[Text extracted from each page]
———

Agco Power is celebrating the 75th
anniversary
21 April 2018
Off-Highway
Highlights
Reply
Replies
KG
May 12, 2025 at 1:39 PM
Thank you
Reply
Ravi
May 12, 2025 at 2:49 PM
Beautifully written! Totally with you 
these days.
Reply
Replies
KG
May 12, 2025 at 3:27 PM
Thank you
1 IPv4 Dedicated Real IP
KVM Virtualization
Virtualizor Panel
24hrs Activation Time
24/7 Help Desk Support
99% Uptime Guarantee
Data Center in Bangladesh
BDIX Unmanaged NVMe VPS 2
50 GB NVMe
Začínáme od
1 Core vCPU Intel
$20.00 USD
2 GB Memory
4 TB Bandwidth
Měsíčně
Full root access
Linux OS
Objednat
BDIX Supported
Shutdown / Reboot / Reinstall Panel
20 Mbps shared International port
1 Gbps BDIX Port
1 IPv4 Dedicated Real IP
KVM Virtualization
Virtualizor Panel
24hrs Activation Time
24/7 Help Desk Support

———

> _Task prompt_
Write out every line of the records above with no changes.

> _The answer_
Agco Power is celebrating the 75th
anniversary
21 April 2018
Off-Highway
Highlights
Reply
Replies
KG
May 12, 2025 at 1:39 PM
Thank you
Reply
Ravi
May 12, 2025 at 2:49 PM
Beautifully written! Totally with you 
these days.
Reply
Replies
KG
May 12, 2025 at 3:27 PM
Thank you
1 IPv4 Dedicated Real IP
KVM Virtualization
Virtualizor Panel
24hrs Activation Time
24/7 Help Desk Support
99% Uptime Guarantee
Data Center in Bangladesh
BDIX Unmanaged NVMe VPS 2
50 GB NVMe
Začínáme od
1 Core vCPU Intel
$20.00 USD
2 GB Memory
4 TB Bandwidth
Měsíčně
Full root access
Linux OS
Objednat
BDIX Supported
Shutdown / Reboot / Reinstall Panel
20 Mbps shared International port
1 Gbps BDIX Port
1 IPv4 Dedicated Real IP
KVM Virtualization
Virtualizor Panel
24hrs Activation Time
24/7 Help Desk Support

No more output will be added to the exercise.